I'm looking for inverse of momentum operator in one dimensional problem.I have no idea to solve it!please help me!

hi ghazal-sh! Welcome to PF!

Thankyou for the PM.

Can you show us the whole problem?

 

[ghazal-sh]

Can you show us the whole problem?

thanks for your attention!:
the problem is just finding inverse of P!

 

[gabbagabbahey]

Start by considering the action of the momentum operator $P$ on an arbitrary wavefunction $\psi(x)$...What is that?

 

[ghazal-sh]

Start by considering the action of the momentum operator LaTeX Code: P on an arbitrary wavefunction LaTeX Code: \\psi(x) ...What is that?

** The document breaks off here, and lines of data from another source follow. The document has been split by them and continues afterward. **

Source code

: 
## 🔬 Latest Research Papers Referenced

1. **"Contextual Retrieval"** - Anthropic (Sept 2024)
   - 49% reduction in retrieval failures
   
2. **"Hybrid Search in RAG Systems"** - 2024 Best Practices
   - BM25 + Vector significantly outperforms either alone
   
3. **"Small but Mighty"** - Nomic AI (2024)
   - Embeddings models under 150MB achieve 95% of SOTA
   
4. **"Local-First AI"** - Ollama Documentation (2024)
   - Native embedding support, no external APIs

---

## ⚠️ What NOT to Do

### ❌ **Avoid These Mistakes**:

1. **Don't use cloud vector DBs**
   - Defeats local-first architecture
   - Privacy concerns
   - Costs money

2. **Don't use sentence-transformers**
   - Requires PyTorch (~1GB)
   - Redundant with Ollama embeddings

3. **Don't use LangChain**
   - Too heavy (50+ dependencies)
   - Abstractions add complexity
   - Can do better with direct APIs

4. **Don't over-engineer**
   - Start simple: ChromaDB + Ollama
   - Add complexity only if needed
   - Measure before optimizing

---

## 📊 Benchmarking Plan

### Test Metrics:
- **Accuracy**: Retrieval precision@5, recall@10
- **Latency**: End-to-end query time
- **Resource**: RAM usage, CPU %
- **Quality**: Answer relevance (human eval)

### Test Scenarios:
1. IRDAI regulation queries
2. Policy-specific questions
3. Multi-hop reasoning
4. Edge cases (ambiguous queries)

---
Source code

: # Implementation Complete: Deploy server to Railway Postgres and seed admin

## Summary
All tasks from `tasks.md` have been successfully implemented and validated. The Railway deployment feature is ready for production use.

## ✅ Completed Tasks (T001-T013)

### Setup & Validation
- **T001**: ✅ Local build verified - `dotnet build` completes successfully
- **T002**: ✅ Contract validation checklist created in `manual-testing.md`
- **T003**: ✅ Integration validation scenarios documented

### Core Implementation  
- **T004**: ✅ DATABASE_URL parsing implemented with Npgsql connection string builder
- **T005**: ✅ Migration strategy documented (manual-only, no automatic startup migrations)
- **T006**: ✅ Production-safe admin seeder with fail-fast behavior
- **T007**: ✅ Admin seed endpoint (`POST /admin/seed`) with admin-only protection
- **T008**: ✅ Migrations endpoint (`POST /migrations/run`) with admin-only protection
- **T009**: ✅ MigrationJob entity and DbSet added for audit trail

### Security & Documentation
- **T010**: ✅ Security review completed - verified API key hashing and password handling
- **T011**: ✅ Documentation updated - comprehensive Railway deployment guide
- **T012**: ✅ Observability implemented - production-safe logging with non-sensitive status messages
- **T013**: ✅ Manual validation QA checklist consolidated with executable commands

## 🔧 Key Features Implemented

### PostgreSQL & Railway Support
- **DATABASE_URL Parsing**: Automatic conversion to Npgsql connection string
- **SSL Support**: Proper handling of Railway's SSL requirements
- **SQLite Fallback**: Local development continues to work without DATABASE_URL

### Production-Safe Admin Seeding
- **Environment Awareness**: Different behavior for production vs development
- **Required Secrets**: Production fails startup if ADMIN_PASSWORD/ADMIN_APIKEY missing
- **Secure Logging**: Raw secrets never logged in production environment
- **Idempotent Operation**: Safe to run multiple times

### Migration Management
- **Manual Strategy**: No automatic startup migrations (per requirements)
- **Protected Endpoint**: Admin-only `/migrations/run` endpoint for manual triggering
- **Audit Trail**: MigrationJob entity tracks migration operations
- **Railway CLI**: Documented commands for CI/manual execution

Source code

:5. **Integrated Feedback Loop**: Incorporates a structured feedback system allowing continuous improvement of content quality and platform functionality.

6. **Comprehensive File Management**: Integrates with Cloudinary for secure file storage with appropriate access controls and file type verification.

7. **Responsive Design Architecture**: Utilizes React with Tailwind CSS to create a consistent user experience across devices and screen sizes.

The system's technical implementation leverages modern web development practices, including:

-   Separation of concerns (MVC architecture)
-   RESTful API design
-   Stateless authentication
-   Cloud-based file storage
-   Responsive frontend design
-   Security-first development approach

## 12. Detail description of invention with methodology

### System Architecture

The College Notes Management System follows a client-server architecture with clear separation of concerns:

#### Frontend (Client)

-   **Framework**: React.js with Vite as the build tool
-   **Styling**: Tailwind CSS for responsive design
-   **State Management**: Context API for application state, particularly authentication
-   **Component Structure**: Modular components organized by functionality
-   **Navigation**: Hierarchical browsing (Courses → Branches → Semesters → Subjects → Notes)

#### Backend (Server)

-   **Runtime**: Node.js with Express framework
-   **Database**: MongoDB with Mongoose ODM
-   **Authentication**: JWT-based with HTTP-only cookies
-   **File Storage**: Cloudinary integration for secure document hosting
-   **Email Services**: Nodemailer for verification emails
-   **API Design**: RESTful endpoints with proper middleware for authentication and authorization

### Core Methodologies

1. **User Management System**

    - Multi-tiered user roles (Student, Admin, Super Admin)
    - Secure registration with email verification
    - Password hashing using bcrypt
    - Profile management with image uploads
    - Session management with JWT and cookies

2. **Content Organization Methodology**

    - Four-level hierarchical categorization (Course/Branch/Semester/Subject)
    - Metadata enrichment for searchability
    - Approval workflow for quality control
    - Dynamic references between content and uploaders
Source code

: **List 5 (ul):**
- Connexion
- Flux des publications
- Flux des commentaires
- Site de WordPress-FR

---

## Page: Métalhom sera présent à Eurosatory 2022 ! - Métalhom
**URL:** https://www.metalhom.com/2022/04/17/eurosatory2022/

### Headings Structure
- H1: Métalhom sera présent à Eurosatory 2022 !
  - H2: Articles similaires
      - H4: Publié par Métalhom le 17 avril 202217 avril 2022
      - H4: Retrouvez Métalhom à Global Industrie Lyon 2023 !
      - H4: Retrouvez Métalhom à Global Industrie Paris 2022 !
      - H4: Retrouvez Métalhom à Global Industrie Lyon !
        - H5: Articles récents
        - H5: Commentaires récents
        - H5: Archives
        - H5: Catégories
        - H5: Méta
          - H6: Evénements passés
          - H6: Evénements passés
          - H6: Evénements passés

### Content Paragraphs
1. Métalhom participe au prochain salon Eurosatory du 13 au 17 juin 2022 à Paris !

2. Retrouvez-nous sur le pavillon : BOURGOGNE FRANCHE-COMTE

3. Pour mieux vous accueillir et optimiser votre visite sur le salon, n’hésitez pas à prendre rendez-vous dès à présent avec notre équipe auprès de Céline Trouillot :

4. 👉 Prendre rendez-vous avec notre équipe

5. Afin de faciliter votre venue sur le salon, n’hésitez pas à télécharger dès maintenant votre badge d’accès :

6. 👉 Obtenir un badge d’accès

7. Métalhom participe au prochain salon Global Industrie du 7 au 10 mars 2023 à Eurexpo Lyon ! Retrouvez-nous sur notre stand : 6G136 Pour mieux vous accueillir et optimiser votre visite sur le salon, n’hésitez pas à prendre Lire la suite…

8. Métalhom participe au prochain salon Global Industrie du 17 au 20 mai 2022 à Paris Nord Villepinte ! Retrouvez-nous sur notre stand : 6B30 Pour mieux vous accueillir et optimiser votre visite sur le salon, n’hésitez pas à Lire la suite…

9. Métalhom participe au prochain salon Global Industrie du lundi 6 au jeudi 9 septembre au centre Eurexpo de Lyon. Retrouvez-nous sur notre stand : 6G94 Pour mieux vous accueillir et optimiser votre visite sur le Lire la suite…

thanks!how can you reach to 1/p with this approach?
of course I found the answer.start by calculating expectation value of 1/p in momentum space (so easy)and then use Fourier transform of the wave functions.after so simple calculation you can see that:1/p =integral of dx

 

[gabbagabbahey]

thanks!how can you reach to 1/p with this approach?
of course I found the answer.start by calculating expectation value of 1/p in momentum space (so easy)and then use Fourier transform of the wave functions.after so simple calculation you can see that:1/p =integral of dx

Well, the action of $P$ on $\psi(x)$ is of course just $P\psi(x)=-i\hbar \frac{d}{dx} \psi(x)$...what do you get when you multiply both sides of this equation by the inverse of P (from the left), $P^{-1}$?... compare that to the fundamental theorem of calculus and it should be apparent what $P^{-1}$ is.

P.S. using 1/p to represent the inverse is usually bad notation when dealing with operators.